EXTRACTO DEL DOCUMENTO –
——

Gert Weil: Lanzando desde Beijing
Al que le quedaban algunas, probablemente ya no las tenga luego de presenciar la ceremonia inaugural de los Juegos Olímpicos.
He tenido la fortuna de ser testigo de 4 ceremonias anteriores. Si bien fue como integrante de la delegación que participa del desfile, no se ve lo mismo que desde las graderías del estadio o la transmisión de TV oficial.
¡Lo que pude apreciar anoche supera con creces las anteriores experiencias!
Como participantes del desfile se nos condujo primero a un gimnasio cerrado cerca del estadio olímpico, donde se nos distribuyó para salir al desfile.
En el intertanto se desarrolla el espectáculo para el resto del mundo. Con algo de suerte, pudimos ver algunas impresiones en pantallas de lo que sucedió. En el recorrido hasta entrar finalmente, la verdad no sabemos mucho más.
Ya en los tramos finales de nuestra caminata hasta el estadio, nos dimos cuenta de la espectacularidad del despliegue chino.
Todas las construcciones nuevas, torres iluminadas de diseño modernísimo, con efectos de luces.
El ya famoso “Nido de Pájaros” y su vecino “Cubo de Agua”, junto a otros edificios, constituyen un marco increíblemente espectacular.
Este recorrido es también probablemente el momento más emocionante y entretenido para los integrantes de las delegaciones, los voluntarios están iguales o más emocionados que los deportistas y se convierten en grandes animadores al paso de las diferentes delegaciones.
El cansancio es obvio tras la larga espera. Ya llevamos más de tres horas desde que salimos de la villa olímpica. Hay nerviosismo y una inmensa expectación por lo que vendrá.
A pesar del orden que se quiere mantener, igual se mezclan las delegaciones. Las fotos y filmaciones no se detienen, todos quieren una imagen con los abanderados como son Fernando González, Roger Federer y Yao Ming, u otros, que sin llevar bandera, son las figuras del deporte mundial presentes en estos juegos.
Una vez dentro del Nido de Pájaros se confirma la sospecha, es el estadio más espectacular que he visto.
A pesar de la inédita calidad y creatividad del espectáculo, creo que nadie se imaginó lo que vendría en el momento de encender el pebetero olímpico. ¡Quedamos atónitos!
Todo un ejemplo de capacidad y eficiencia, tiraron la casa por la ventana no escatimaron recursos.
Ahora no me cuesta para nada imaginar que en los próximos 15 días seremos testigos de cómo el mundo se someterá a una nueva dominación deportiva.
Creo que las dudas se esfumaron definitivamente, China es el imperio que viene.

——

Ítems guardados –
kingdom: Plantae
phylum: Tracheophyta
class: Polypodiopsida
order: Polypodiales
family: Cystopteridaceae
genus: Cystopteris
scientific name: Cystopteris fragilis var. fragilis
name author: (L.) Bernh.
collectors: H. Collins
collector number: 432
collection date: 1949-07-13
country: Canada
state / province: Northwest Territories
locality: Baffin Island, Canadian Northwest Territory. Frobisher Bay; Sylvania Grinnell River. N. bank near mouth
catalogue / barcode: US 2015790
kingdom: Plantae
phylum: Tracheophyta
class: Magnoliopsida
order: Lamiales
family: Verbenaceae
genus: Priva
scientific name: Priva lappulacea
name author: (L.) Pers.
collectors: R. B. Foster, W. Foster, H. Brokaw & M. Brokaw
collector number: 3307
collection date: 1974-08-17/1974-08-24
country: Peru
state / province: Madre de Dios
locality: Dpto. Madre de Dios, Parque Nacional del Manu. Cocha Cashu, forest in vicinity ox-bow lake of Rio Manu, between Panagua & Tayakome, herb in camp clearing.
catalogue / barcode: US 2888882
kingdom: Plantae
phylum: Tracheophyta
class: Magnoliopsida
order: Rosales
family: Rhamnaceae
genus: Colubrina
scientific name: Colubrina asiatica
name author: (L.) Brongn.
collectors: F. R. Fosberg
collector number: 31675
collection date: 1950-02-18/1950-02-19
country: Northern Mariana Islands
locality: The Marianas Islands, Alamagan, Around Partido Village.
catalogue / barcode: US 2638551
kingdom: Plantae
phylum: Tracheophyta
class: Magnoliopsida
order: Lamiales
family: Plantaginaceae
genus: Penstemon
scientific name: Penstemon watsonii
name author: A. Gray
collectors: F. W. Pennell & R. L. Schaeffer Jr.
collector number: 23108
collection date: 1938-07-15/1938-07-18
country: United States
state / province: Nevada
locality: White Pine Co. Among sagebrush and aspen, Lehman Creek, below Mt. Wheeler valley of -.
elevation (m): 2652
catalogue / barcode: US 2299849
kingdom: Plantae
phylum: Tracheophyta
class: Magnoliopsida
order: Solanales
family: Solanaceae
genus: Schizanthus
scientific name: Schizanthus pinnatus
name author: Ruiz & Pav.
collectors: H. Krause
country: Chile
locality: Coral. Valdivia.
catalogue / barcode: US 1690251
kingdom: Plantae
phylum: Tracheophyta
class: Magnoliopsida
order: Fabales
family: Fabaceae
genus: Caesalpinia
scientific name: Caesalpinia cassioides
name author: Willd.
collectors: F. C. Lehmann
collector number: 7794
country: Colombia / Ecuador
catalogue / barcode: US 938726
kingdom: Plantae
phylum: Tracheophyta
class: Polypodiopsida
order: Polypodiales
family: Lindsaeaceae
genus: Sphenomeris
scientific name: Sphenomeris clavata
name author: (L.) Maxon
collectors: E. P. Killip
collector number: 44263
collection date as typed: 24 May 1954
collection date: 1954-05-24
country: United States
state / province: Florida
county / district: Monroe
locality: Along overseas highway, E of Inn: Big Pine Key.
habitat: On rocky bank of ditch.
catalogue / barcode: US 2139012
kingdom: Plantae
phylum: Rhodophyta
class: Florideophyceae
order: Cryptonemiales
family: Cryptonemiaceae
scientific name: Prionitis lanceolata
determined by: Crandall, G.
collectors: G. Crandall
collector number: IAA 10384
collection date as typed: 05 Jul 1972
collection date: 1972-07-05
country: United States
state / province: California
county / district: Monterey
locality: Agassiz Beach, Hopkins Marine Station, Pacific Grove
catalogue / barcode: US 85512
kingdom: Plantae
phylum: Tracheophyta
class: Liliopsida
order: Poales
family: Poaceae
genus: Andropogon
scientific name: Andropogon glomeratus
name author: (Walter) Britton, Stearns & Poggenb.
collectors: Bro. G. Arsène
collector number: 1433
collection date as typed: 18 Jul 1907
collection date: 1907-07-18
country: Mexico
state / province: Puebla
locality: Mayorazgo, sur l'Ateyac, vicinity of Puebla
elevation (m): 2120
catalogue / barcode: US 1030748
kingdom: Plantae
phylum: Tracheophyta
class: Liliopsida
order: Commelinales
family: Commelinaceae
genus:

——

TAREA A – ¿Qué deportistas menciona por su nombre la crónica sobre la ceremonia inaugural de Beijing?
TAREA B – Según la crónica sobre la ceremonia inaugural de Beijing, ¿cuánto tiempo llevaban los integrantes de la delegación desde que salieron de la villa olímpica?
TAREA C – Imprime sin cambios el tramo de la crónica sobre la ceremonia inaugural de Beijing que va desde "En el intertanto" hasta "las diferentes delegaciones.".

RESPUESTA ESPERADA A – Fernando González, Roger Federer y Yao Ming.

RESPUESTA ESPERADA B – Más de tres horas.

RESPUESTA ESPERADA C –
En el intertanto se desarrolla el espectáculo para el resto del mundo. Con algo de suerte, pudimos ver algunas impresiones en pantallas de lo que sucedió. En el recorrido hasta entrar finalmente, la verdad no sabemos mucho más.
Ya en los tramos finales de nuestra caminata hasta el estadio, nos dimos cuenta de la espectacularidad del despliegue chino.
Todas las construcciones nuevas, torres iluminadas de diseño modernísimo, con efectos de luces.
El ya famoso “Nido de Pájaros” y su vecino “Cubo de Agua”, junto a otros edificios, constituyen un marco increíblemente espectacular.
Este recorrido es también probablemente el momento más emocionante y entretenido para los integrantes de las delegaciones, los voluntarios están iguales o más emocionados que los deportistas y se convierten en grandes animadores al paso de las diferentes delegaciones.